Chiedendo a ciascuna delle tre categorie di intervistati – quindi chi non ha mai lavorato, chi ha lavorato in passato e chi lavora attualmente – si rilevano altrettante differenti prospettive sul salario minimo. Tra chi non ha mai lavorato la media dei valori sulle proposte di salario minimo mensile va dai 1200 ai 1500 euro, valore che scende a 1000-1200 euro tra chi ha lavorato in passato.

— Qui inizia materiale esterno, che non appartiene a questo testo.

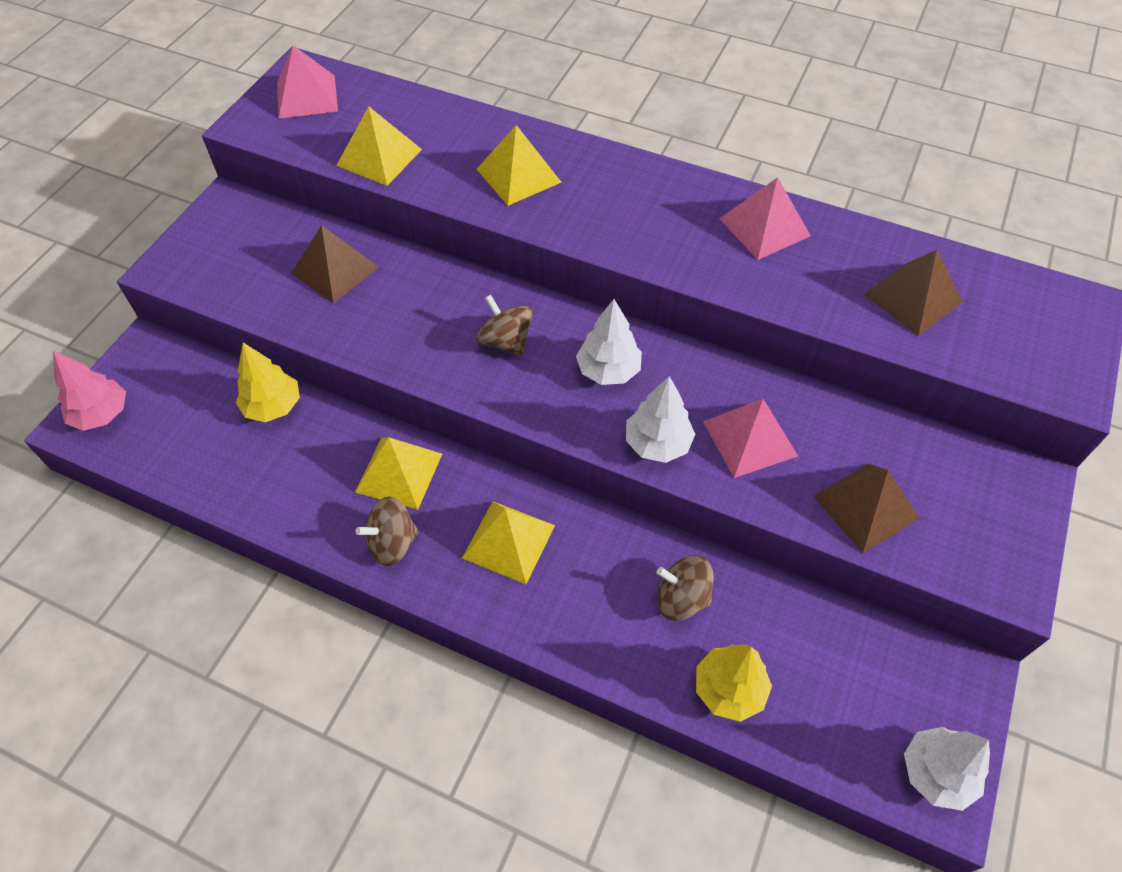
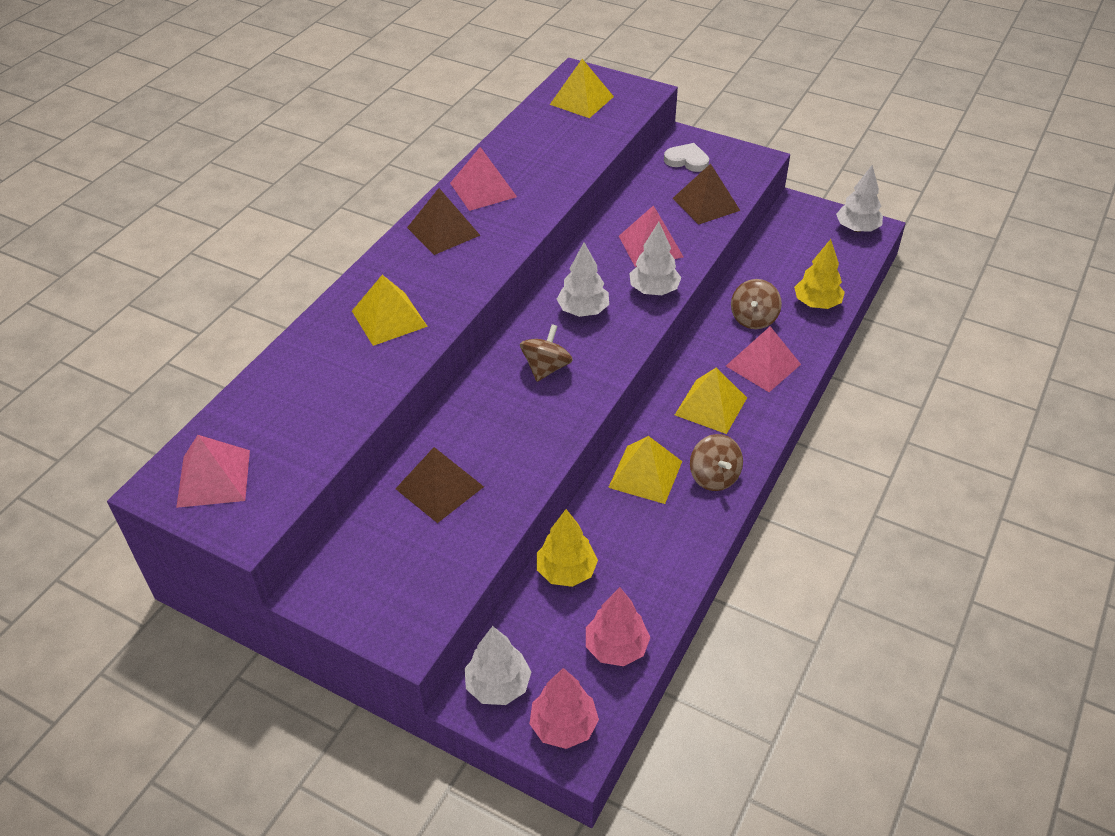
camera: 85 degrees left, 10 degrees down
yellow pyramid [336,106,422,186] -> yellow pyramid moved to [550,59,614,118]
brown spinning top [477,295,533,356] -> brown spinning top turned 150 degrees clockwise [520,324,573,382]
brown pyramid [864,250,963,336] -> brown pyramid moved to [407,188,481,255]
none -> white tree [465,626,531,705]
none -> pink tree [586,587,651,666]
none -> white heart [664,143,709,172]
none -> pink pyramid [726,326,801,392]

Non risulta chiaro se è il contatto con la realtà lavorativa o semplice disillusione a causare il divario, e tra chi lavora attualmente le prospettive sul salario minimo sono così diversificate da impedire di fornire un dato coerente.

In ogni caso si registra come l’84,5% degli intervistati crede che le istituzioni debbano farsi maggiormente carico dei problemi dei giovani legati al lavoro, e rincuora sapere che il 54,4% confida nel miglioramento della situazione presente, dovunque provenga un possibile cambiamento.

Nel complesso, un panorama complesso

La retorica secondo la quale “i giovani non hanno voglia di lavorare” si rivela una generalizzazione e un’invenzione guardando al nostro sondaggio e a quelli di enti statistici più grandi, in un’Italia che non accogliendo nuove teste pensanti si trova a fare i conti con una massiva fuga di cervelli: secondo il XIV rapporto dell’Osservatorio Europeo sulla Sicurezza il 59% dei giovani italiani pensa che oggi l’unica speranza di fare carriera sia andare all’estero e, secondo i dati di Unipolis e Demos&Pi, la causa principale di ciò sarebbe la mancanza del un ricambio generazionale nel lavoro (e con questo è d’accordo il 69,9% dei nostri intervistati bergamaschi).

Quest’indagine che abbiamo voluto proporre mostra attraverso i numeri la rivoluzione silenziosa, il cambio di passo e di approccio che i giovani sperano anche a Bergamo; una situazione di sicuro diversa da quella di altre province, anche profondamente se guardiamo a realtà particolari come quella del Sud Italia.

Alcuni dei dati raccolti dalla nostra ricerca ci possono fare sperare, altri possono e devono attirare l’attenzione – senza per forza allarmare – su una realtà che conosce diverse problematiche da tanti punti di vista. Con questa ricerca non si sarà di certo riusciti a coprirli tutti, pur volendo fornire una prospettiva ampia sul fenomeno.